Nimrais commented 2 months ago

@ismailsenoz @bvdmitri I will add a small test for this functionality

ismailsenoz commented 2 months ago

AFAIK none of the tests in ExponentialFamily were failing and there is no explicit tests for _plogpdf functions beforehand anyways. This function was implicitly tested with all logpdf and pdf calls.

Nimrais commented 2 months ago

Yeah, you are right, but if it is supposed to be used somewhere, this interface from a hidden optimisation for big containers becomes functionality.

_plogpdf was initially added just to faster compute logpdf for big containers.

bvdmitri commented 2 months ago

I see, that clarifies it for me. Your description makes sense, and to avoid any confusion in the future, it would be beneficial to open a PR with a comprehensive explanation of the change. It would also be helpful to mention that the existing tests should cover this modification.

However, I’m still unclear about how this change would assist with projection, as we don’t seem to call logpdf or _plogpdf anywhere during the projection iterations. Could you elaborate on the exact suggestion for ExponentialFamilyProjection?

Perhaps you refer to the logpdf which is used in the tests inside the f function, but it’s important to note that in general the function f, which is passed to the project_to method, is arbitrary, and we cannot manipulate or adjust what it does internally.

Nimrais commented 2 months ago

It's assisting from the perspective of the target function.

If you try to project x -> logpdf(Poisson, x) where the Poisson distribution has a very large natural parameter, the projection fails to recover the correct value. The base measure has factorial in its computations, and small and large natural parameters become indistinguishable.

However, if you project x -> log(x) * η, it works fine and correctly recovers the η parameter.

The proposal is to use unnormalized densities as the target function inside projection procedures for tests to make them more stable, at least for the distributions where to compute logpdf is numerically problematic such as Chisq, Poisson, Gamma.

ismailsenoz commented 2 months ago

The function in the test setups for exponential family projection test_projection_convergence includes the following line targetfn = let distribution = distribution (x) -> logpdf(distribution, x) end. For some distributions such as normals this line will work and actually improve the projection because the basemeasure of normal is just a constant. However , for Poisson, Chisq et this line will result the tests to fail because the logpdf will include factorial and the tests with large parameters will not pass.

It is not related to the method whatsoever. It is just related to the tests.

Nimrais commented 2 months ago

Perhaps you refer to the logpdf which is used in the tests inside the f function, but it’s important to note that in general the function f, which is passed to the project_to method, is arbitrary, and we cannot manipulate or adjust what it does internally.

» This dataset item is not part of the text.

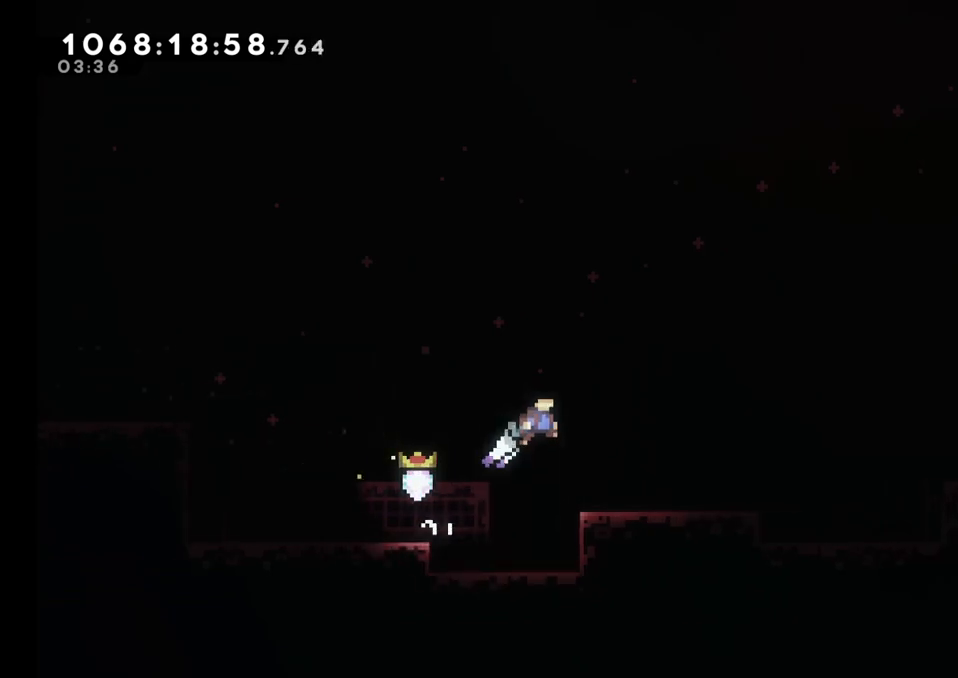
{"buttons": [], "left_stick": "right", "right_stick": "center", "events": [[200, "B", "up"], [383, "B", "down"], [450, "B", "up"]]}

Yes, we unfortunately can not manipulate what user provides us, but we can decide what we are testing. And @ismailsenoz point is that it does not make much of a sense to test for Poisson or Chisq projection of them trough their logpdf, it just gives unreasonable values.

bvdmitri commented 2 months ago

The proposal is to use unnormalized densities as the target function inside projection procedures for tests to make them more stable

I understand the proposal for the tests, but how would you practically implement this during actual inference? In practice, f is arbitrary and can perform various operations internally, such as calling logpdf for a Poisson distribution. Since we cannot manipulate f, this doesn’t seem like a real solution for practical scenarios, even if it makes tests pass.

it does not make much of a sense to test for Poisson or Chisq to project them trough their logpdf, it just gives unreasonable values.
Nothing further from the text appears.